Like my curves aren't curvy enough, or I look too flat, too chubby, too weird, too gross.

When I don't care or know or think people are judging me. I judge myself.

I judge myself when I walk, about how I walk. I judge my own laughter that I know everyone hates and finds weird, but I can't help it most times. I try to be myself, but then I hate being myself, but it is difficult to try to be anyone else.

I judge the way I talk, how I never say the right things, I don't know how to react properly to people. I freeze, panic, stress.. I am always aching everywhere. I can't fit in with anyone.

I have never been in love, I never seem to keep friends. They all come and go and I know. I just know it is my fault.

My parents don't love me... And I don't love myself.

So then it is good that I am alone, because how am I supposed to love anyone properly, if I can't even love myself properly.

I do love my closest friends who haven't left me yet, but sooner or later they will.

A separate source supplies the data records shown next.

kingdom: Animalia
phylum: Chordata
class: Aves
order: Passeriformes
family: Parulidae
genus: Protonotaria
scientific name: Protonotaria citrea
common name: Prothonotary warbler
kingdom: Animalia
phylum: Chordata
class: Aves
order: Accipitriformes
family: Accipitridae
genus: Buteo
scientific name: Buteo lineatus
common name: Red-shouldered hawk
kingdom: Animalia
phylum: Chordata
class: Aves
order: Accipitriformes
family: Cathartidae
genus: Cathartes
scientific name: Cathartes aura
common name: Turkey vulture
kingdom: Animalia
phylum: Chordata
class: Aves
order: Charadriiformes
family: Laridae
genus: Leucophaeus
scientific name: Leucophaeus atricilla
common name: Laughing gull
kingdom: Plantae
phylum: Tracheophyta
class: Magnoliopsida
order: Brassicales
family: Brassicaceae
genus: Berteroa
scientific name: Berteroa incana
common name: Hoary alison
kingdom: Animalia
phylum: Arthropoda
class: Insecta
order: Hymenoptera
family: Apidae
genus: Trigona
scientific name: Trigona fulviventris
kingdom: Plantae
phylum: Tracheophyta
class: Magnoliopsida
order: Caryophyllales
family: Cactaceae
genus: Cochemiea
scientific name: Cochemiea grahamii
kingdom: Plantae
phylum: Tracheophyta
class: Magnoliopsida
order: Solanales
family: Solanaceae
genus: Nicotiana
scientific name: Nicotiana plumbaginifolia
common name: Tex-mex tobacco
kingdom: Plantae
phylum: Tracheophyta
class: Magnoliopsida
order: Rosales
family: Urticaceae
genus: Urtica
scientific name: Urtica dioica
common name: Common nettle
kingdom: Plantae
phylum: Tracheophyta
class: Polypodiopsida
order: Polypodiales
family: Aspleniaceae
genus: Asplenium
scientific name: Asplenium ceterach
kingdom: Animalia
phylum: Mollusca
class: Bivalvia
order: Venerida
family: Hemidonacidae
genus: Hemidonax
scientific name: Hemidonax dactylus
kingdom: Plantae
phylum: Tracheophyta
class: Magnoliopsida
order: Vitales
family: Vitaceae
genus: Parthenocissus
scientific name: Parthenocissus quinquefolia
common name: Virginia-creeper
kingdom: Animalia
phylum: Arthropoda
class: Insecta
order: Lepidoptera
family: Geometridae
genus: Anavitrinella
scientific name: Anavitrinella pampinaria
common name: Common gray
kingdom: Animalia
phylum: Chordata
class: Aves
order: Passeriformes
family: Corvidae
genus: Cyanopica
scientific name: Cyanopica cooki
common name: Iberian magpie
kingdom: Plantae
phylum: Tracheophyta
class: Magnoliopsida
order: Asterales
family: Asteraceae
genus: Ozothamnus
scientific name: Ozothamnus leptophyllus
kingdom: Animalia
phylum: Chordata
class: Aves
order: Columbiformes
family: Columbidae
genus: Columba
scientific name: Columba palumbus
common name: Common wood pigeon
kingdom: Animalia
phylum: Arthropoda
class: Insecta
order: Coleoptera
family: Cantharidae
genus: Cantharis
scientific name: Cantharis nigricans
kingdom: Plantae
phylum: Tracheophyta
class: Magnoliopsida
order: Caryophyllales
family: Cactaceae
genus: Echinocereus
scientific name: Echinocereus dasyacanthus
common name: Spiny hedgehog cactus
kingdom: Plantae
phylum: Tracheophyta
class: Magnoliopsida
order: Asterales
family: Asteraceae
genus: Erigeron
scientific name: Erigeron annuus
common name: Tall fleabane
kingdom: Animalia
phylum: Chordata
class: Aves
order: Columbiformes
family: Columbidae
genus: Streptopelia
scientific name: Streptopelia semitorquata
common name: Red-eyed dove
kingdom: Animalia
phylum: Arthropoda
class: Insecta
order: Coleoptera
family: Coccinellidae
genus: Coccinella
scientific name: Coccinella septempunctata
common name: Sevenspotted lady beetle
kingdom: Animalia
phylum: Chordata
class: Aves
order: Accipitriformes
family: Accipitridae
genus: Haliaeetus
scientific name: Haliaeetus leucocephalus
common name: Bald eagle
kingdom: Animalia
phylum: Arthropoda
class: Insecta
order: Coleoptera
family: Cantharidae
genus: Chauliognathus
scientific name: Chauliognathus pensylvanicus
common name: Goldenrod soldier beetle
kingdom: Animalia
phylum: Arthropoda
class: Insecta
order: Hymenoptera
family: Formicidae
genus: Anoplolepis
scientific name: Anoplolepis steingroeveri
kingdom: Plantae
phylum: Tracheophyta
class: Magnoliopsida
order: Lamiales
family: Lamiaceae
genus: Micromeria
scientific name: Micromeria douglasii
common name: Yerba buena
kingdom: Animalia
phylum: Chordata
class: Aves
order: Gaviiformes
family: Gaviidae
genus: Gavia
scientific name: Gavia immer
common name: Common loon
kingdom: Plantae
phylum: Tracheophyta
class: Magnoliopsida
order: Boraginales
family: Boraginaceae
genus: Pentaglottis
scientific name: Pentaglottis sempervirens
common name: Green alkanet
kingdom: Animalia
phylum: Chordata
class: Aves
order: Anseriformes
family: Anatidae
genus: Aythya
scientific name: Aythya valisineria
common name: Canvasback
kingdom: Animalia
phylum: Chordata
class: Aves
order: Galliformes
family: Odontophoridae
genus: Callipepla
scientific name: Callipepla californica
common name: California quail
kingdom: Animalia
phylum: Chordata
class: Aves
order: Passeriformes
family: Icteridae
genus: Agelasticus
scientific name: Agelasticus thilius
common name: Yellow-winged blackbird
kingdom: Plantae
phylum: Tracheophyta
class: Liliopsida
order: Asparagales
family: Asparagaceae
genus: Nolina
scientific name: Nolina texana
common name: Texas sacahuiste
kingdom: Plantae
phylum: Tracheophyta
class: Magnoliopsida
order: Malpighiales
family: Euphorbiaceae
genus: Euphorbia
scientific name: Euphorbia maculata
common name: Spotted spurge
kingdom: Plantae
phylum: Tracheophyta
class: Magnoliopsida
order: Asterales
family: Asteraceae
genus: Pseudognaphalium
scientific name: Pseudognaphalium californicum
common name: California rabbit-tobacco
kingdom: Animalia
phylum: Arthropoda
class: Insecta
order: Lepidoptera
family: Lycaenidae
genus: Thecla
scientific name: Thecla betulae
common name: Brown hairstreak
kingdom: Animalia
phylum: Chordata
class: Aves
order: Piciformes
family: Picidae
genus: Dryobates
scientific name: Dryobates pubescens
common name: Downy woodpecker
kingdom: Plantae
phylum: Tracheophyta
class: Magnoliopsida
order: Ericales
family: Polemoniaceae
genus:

One time I screamed, which I thought was just in my head. People got blurry, my surroundings got blurry. Voices went from too loud, to fading away. I was able to feel my heart in my throat, to my head, then It felt like I lost it. I felt crazy. I only left for groceries, then suddenly there were paramedics and I was being rushed to the hospital and when I woke up, I wasn't able to remember all that happened, I was told what happened by a doctor. I don't think she told me everything though, so I wouldn't freak out, but after time and time, I started remembering what happened. I was in the hospital for a week, they ran tests on me, examined me, prescribed me for therapy. I tried my best talking about my feelings, tried telling my therapist about how I feel, how the voices in my head often get too loud, then too silent, without seeming crazy.